What is Ctrip's profit model?

The following is the content of Ctrip's profit model:

The profit model of the website can be divided into two types, one is the traffic model and the other is the membership model. In the traffic mode, advertising revenue can be obtained by relying on huge click-through rate without distinguishing user groups, which is an important source of income for many traditional portals. The profit base of this model lies in its huge flow.

Under the membership mode, it is necessary to distinguish user groups, and then rely on a sufficient number of users to obtain membership service fees, or become an intermediary between members and merchants to earn intermediary fees for merchants. The profit base of this model lies in the frequency with which members use services. Ctrip. Com is actually a membership model. It issues membership cards free of charge to get enough members, and then earns travel agency fees.

Mainly for middle and high-end business members, they not only have strong spending power, but also have the need to use business, which is used frequently. For Ctrip. The use frequency of individual members is more important to their profit contribution. The expansion of membership is only to get lower discounts from merchants.

So the cost of issuing cards on Ctrip. Com can be reduced completely, because one member uses it ten times, which is equivalent to ten members using it only once. Therefore, if you send ten cards, as long as one person joins the membership, you can guarantee profit. Therefore, Ctrip issues a large number of cards only to distinguish the target customers it needs from the crowd first, and the cost of issuing cards is equivalent to the cost of advertising. ?

The integral system of Ctrip membership card ensures the repeated use of its membership card, so although the integral has a certain cost, repeated use will increase higher profits and reduce the issuance cost of a single card. Ctrip. After developing a large number of members, com is a difficult barrier for the same type of market laggards. Unless competitors can provide lower discounts and more convenient and reliable services, members cannot be easily transferred. This also transforms its market advantage into its core competitiveness.

When Ctrip's members reach a certain scale, its membership card is no longer worthless. On the contrary, it will form a threshold for non-members because it can bring additional practical benefits to members. In other words, after making the intermediary platform large enough, it occupies a relatively strong position, which is why Ctrip no longer issues cards for free. ?

Ctrip. Com began to use its tourism resources to provide more services with higher added value. For example, its self-help holiday business integrates air tickets and hotel business to obtain higher profits. From its development direction, the Internet is only a platform for information and capital circulation, and more profits still come from offline.

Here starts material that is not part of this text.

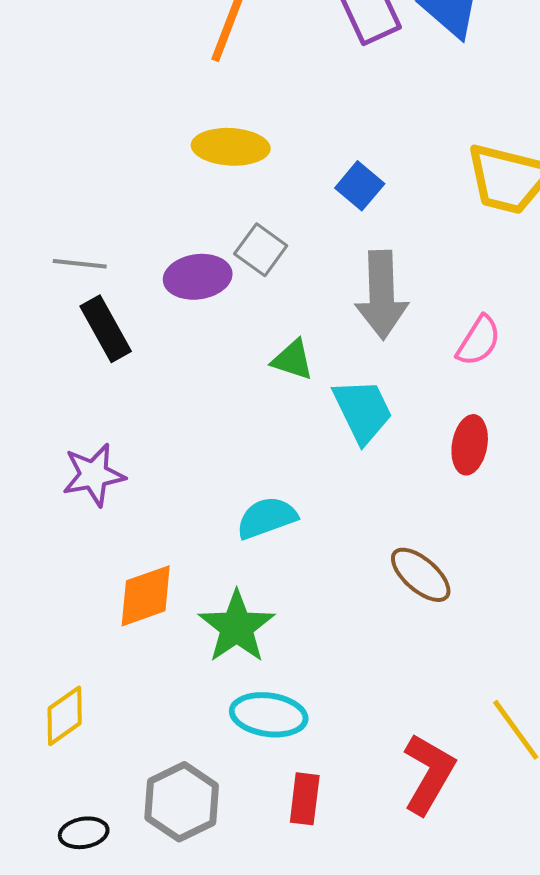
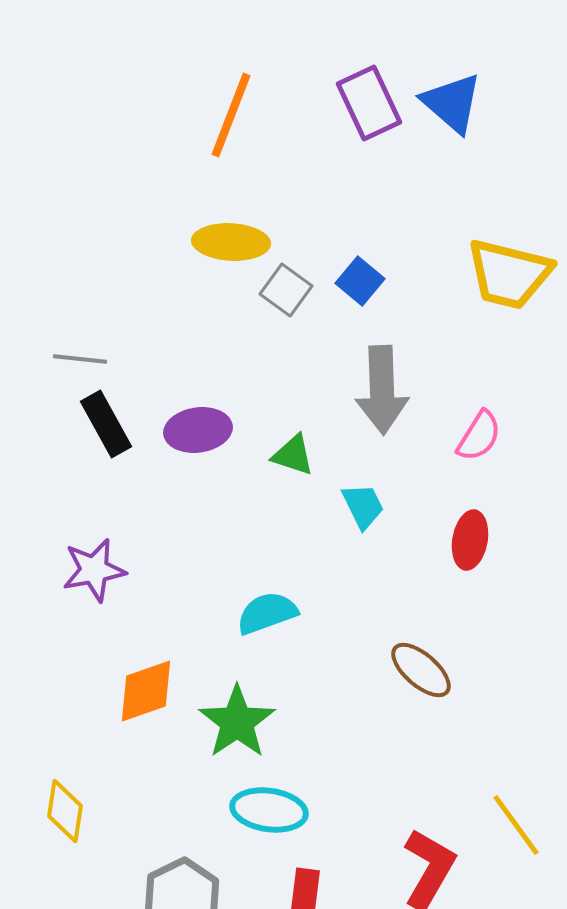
gray square: (261, 250) -> (286, 290), moved
purple ellipse: (198, 277) -> (198, 430), moved
cyan trapezoid: (363, 411) -> (363, 506), size x0.7
yellow diamond: (65, 716) -> (65, 811), turned -46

Ctrip. Com is essentially an intermediary, but with the help of the internet, the biggest risk as an intermediary is that the two parties directly trade and bypass the intermediary. Ctrip's profit sources are mainly four:

(1) The hotel booking agency fee is basically obtained from the profit discount return of the destination hotel.

(2) The air ticket booking agency fee is obtained from the customer's booking fee, which is equal to the difference between the customer's booking fee and the airline ticket price.

(3) The income of hotel, air ticket booking agency fee and insurance agency fee in self-help tour also adopts two ways: profit discount return and price difference.

(4) Internet advertising. In the hotel's profit discount, users can contact the hotel through Ctrip, and then the two sides can directly trade and redistribute the intermediary price difference due to Ctrip to avoid Ctrip. Airline booking fee, airlines are also opening their online booking business to avoid losing the profits shared by intermediaries.